Photo Credit: nicole_cipri
“Holy shit, it looks like ManBearPig,” I said, upon seeing the alarmingly swollen luggage at baggage claim. And so, ManBearPig it became, the object of curses and exhortations when hauling it into or out of the trunk of our rental car, the butt of our jokes and the cause of several confused looks when we tried to explain our humor to anyone else.
So it goes with road trips. Spend five days sharing a rented Chevy Cruze (quickly renamed the Gay Cruze) with another person, and you create a subculture of two.
There’s a mania that comes with travel, a hyperactive clarity of thought that fades and fuzzes once you’re back in the real world. I feel like being on the move makes me a better version of myself: weirder, funnier, happier. Less productive. Less stressed. More part of something, though I have trouble defining what. I don’t care if strangers have opinions on my unshaved legs, I don’t check Twitter and a perfect morning involves multiple cups of tea and singing Meatloaf’s “I Would Do Anything For Love (But I Won’t Do That)” at the top of our lungs. In my memory, our travels happen in a series of snapshots, focused in on a shared joke, the light on a body of water, the anticipation before a shared meal.
Kate and I have taken four road trips together in our two and a half years of friendship. The first three were in Middle America, places where a former coastal dweller like myself would never think to go: La Crosse and the House on the Rock in Wisconsin; Graceland in Memphis and the CityMuseum in St. Louis; circumnavigating Lake Michigan. This latest one, though, was on my turf. I spent four years living in Olympia, Washington, making frequent trips into Oregon to visit friends in Portland and on the coast. I’d convinced Kate to come out with me with promises of the Oregon coast’s beauty and the penis-shaped donuts at Voodoo Doughnuts in Portland. (They’re covered in chocolate frosting and, of course, filled with creme.)
Travel–you may have picked this up from some previous columns–makes me hungry. Movement equals appetite. How else to explain this most recent trip, where my first major purchase was lunch at a sushi restaurant where the food went around on a conveyor belt, and my second was a giant jar of Nutella and a bottle of Dickel Tennessee Whisky? Would I have crossed three lines of traffic (two for cars, one for bikes) for a huddle of food trucks if I weren’t traveling? Probably, but food carts barely exist in Chicago and sushi restaurants with conveyor belts definitely don’t. (I’ve looked. Apparently, they’re in the suburbs, but not the city itself. Ugh.)
This, among other reasons, might be why Kate and I are such good travel partners. We’re hungry in the same way, and we let our stomachs lead us. We always have room for dessert.

____________

Directions —
(a) Translate this sentence from the road-trip essay into Spanish: "I spent four years living in Olympia, Washington, making frequent trips into Oregon to visit friends in Portland and on the coast."
(b) Decide whether each statement agrees with the road-trip essay. Answer yes or no and quote the words from the essay that settle it.
(i) The first three road trips the narrator took with Kate were in Middle America.
(ii) Food carts are common in Chicago.
(iii) The narrator checks Twitter while on the move.
(c) Write the next few sentences of the road-trip essay, picking up after its final line.
The entries that come next are drawn from a separate source and are unrelated to the road-trip essay.

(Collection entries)
____________

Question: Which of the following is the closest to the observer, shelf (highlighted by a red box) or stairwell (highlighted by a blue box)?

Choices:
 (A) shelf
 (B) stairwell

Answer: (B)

____________

Answers per task —
(a) Pasé cuatro años viviendo en Olympia, Washington, haciendo viajes frecuentes a Oregón para visitar a amigos en Portland y en la costa.

(b)
(i) Yes: "The first three were in Middle America"
(ii) No: "food carts barely exist in Chicago"
(iii) No: "I don’t check Twitter"

(c)
For example: our last day in Oregon, after awkwardly walking up to the Goonies House in Astoria for a few photos, we wandered over to Geno’s Pizza and Burgers. The joint looked like it was preserved from 1990, with red vinyl booths and newspaper clippings featuring local sports teams (Go Astoria Fishermen!) on the walls. Kate and I were starving, and shoveled cheesy bread and sodas and burgers down our throats with abandon. I was deliberating on desert–Kate had already chosen to get the hot cookie sundae, but I was contemplating ordering a slice of merionberry pie as well. It’s just as well that I didn’t; the cookie was baked fresh in its own five-inch pan, three scoops of ice cream melting on top. The waitress–one of those lifers in food-service–joked with us as she set it down. Kate and I were both groaning in delight and pain as we finished it off.
“Done,” I agreed. We’d been having this conversation for most of the day, and driving away, back towards Portland and the airport–and by extension, the Midwest, our lives, obligations, apartments, cats, bills, jobs, overdue library books–we made vague early retirement plans involving houseboats and banjos.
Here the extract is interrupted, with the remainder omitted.